Recently, we had the great pleasure of hearing from award-winning mathematician and broadcaster, Professor Hannah Fry, in the latest instalment of our Unique Perspectives event series.

What an enlightening hour it was. In the age of Artificial Intelligence (AI), where data and algorithms permeate almost every aspect of our lives in largely unknown ways, most people harbour at least some scepticism about the direction of travel; the future is a perceived risk, and, following a decade of instability, trust is at a premium.

But away from the omniscience of algorithms and the perils of entrusting AI with critical decision-making, Hannah Fry remains a voice of optimism. Taking us through a wide-ranging discussion, covering everything from the mathematics of love, to dodgy AI, to the data of risk forecasting, she reminds us that data, when properly contextualised and situated within its very human context, can be a real source of knowledge, empowerment, and a way of understanding ourselves.

In an organisation where data is owned by every function in our operation, used to aid claims management, forecast risk and more besides, it is no bad thing to be reminded of this.

Data, decision-making, and the roles we play

Hannah’s emphasis on the human element of data interpretation challenges us to not only rely on numbers but also understand the nuanced contexts that shape them. The qualitative analysis must keep pace with the quantitative. Of course, data reveals patterns and trends that can help guide our decision-making, both in and out of the underwriting room. But what good is it without the proper context? 

She illustrated this point adeptly with a few cautionary tales. In a ‘choose your own adventure’ bent to the talk, she described a scenario in which a car racing team are coming up to an important race. It is the final race of the season, with potential sponsors at stake. She tells the audience that in 7 out of the last 24 races, the engine has failed, jeopardising not only the prize money, but also the safety of the driver. 

Based on the theory that the engine tends to fail when the weather is cooler, the team plots the temperatures for all the times that the engine has blown out, resulting in a reasonably broad data set. With the temperature expected to be fairly cool and the data inconclusive, she asks the room if the team should race that day.

An overwhelming majority were eager for them to press ahead, and to Hannah, this was no surprise. This was a real story, based on real data – and broadly speaking, people opt to race every time. She notes that almost nobody asks to see the rest of the data, specifically the temperatures from the races where the engine didn’t fail. Include this data, and the story looks very different.

Why data still needs a human touch

Noting an increase in risk when the full picture is understood, the revelation that the scenario is reminiscent of the Space Shuttle Challenger disaster hammers home the consequences of overlooking crucial data points in scenarios where the stakes couldn’t be higher.

These anecdotes were eerily reminiscent of the survivorship bias fallacy that threatened to misdirect engineering safety efforts before identified. Paraphrasing sociologist Diane Vaughan, she issued an important reminder to the room: that there were charts that engineers didn’t imagine and didn’t construct, that if created, could have provided the data to postpone the Challenger launch. 

In our industry, it is our role to think outside the box and imagine the charts that could have been. We are all well aware of the perils of over-interpretation, particularly in cat modelling scenarios, where statistical models will always fall short of the complexities of reality and could lead to a significant underestimation of risk.

In a world where we are seeing yet more frequent extreme weather events, for example, we must hold the wisdom of relying solely on historical observations up to increased scrutiny. “1-in-250 year events” have occurred with alarming frequency in the past decade.

I am reminded that while data is the lifeblood of what we do, it is the guiding hand of human expertise that allows us to glean a fuller picture of its credibility, unlocking its power.

Should we be worried about the pace of change?

The sentiment ‘All models are wrong, but some are useful’ was pertinent throughout Hannah’s talk. Harnessed incorrectly, data can lead to overdiagnosis in cancer patients, prolong criminal investigations, oversimplify human emotions. But like myself, she remains an optimist. This should hopefully serve as a small comfort to all in an anxious world, where many are heralding the rise of AI as a dystopian nightmare.

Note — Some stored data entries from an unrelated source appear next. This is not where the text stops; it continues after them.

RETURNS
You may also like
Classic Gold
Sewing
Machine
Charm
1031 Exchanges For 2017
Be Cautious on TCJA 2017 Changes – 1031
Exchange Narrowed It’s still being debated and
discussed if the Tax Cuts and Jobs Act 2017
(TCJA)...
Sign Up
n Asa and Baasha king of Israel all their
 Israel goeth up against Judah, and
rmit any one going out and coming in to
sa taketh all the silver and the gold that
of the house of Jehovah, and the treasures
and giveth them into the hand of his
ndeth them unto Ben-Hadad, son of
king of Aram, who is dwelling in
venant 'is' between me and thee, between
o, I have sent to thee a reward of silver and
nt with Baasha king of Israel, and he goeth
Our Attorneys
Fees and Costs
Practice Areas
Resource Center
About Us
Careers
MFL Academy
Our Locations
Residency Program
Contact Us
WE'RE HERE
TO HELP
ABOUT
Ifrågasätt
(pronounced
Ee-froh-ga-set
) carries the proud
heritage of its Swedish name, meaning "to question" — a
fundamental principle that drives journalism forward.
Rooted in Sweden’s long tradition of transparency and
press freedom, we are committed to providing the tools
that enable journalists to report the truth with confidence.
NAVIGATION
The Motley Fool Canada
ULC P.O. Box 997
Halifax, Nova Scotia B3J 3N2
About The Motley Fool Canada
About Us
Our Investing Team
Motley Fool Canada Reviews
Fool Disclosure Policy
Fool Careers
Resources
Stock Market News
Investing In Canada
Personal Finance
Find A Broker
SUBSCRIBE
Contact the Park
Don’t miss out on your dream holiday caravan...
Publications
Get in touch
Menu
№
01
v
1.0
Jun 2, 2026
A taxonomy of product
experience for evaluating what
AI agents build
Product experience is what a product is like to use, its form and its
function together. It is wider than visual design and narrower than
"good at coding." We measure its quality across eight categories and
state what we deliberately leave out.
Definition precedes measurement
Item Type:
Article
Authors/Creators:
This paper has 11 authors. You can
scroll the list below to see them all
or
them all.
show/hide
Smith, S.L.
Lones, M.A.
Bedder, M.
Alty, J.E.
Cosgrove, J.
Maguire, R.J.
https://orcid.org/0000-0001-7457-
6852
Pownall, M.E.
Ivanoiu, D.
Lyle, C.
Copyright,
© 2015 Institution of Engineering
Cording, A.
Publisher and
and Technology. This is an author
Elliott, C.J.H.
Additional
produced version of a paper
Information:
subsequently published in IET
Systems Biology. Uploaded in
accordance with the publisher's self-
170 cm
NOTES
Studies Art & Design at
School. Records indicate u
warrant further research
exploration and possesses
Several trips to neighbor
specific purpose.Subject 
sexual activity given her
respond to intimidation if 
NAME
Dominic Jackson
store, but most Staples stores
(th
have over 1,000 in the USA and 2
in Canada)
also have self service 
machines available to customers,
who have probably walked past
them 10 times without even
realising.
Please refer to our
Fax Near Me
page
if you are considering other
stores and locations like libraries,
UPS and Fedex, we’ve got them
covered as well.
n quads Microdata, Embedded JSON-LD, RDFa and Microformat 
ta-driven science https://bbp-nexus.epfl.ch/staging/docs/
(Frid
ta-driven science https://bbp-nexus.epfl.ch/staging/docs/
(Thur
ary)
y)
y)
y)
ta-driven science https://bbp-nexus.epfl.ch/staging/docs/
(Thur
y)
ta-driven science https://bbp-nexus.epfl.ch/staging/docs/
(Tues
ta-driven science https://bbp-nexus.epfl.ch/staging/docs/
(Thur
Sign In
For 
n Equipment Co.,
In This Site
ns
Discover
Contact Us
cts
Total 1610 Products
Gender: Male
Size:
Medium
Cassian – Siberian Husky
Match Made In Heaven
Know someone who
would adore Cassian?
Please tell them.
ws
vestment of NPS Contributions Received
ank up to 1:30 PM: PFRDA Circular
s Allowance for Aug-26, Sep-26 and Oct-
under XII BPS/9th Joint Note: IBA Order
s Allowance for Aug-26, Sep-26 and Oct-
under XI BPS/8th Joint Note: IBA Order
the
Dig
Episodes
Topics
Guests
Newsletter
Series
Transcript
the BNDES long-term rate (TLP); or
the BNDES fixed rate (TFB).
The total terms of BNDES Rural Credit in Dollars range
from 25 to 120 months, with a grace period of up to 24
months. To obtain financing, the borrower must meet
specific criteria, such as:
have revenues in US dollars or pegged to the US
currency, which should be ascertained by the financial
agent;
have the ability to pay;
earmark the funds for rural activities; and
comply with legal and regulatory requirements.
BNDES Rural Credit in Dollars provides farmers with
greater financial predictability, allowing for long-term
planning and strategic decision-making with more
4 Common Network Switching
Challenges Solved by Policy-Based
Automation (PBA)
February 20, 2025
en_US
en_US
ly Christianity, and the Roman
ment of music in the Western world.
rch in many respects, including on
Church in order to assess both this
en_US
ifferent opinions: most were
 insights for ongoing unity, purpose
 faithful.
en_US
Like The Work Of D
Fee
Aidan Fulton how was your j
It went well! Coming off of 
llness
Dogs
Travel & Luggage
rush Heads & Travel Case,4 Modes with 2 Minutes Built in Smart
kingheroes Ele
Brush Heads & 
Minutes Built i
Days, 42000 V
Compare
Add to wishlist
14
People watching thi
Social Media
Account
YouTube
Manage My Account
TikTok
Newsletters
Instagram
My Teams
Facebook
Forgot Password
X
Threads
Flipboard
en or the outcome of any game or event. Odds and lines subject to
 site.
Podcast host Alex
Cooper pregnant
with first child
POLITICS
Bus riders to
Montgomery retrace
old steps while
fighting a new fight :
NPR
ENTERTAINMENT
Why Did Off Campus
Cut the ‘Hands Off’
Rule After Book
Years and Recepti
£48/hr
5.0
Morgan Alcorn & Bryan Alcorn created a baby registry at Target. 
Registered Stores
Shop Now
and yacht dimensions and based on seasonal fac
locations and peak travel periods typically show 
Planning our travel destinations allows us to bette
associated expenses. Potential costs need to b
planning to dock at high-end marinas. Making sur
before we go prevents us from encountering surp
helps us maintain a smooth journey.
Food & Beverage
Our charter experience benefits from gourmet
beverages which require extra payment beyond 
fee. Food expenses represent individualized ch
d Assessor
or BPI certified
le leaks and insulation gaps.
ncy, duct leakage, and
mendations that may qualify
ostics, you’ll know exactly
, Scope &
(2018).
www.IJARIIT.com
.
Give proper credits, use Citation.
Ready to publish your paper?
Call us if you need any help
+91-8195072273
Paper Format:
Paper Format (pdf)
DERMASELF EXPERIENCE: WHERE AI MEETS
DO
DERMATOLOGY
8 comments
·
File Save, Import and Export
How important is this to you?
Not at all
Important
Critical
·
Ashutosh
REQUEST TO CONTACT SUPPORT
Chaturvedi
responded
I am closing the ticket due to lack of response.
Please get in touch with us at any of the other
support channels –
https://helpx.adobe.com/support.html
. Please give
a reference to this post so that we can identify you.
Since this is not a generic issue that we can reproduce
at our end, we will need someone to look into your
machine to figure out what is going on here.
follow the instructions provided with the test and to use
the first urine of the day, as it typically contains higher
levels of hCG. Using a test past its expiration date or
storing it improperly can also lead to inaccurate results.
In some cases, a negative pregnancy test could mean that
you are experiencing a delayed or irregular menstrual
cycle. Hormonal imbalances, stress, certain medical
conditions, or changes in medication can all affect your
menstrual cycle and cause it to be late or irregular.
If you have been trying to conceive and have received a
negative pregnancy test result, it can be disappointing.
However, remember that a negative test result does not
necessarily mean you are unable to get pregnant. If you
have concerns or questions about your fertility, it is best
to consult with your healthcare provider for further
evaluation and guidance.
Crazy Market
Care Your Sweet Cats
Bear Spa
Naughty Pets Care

Hannah senses that we are on the cusp of a big change – genuinely transformational technologies that have the promise to solve systemic societal issues. Considering the recent UK General Election, she believes that in the future, those in the business of advising new Governments will have much to gain from using data and AI to solve complex society-wide problems, streamline public services, and improve policymaking.

Aligning AI with human values remains one of the biggest challenges ahead as technologies become more advanced. Citing the work of Daniel Kahneman, Hannah warned of our tendency to take a hard question and subconsciously swap it for an easier one, without even noticing the shift. She leaves us with a question. If the only language we have to communicate with AI behind the scenes is numbers, how do we effectively translate complex, context-laden instructions into a form that AI can interpret accurately?

This is the crux of our future challenge: ensuring that our technological advancements are always guided by our humanity.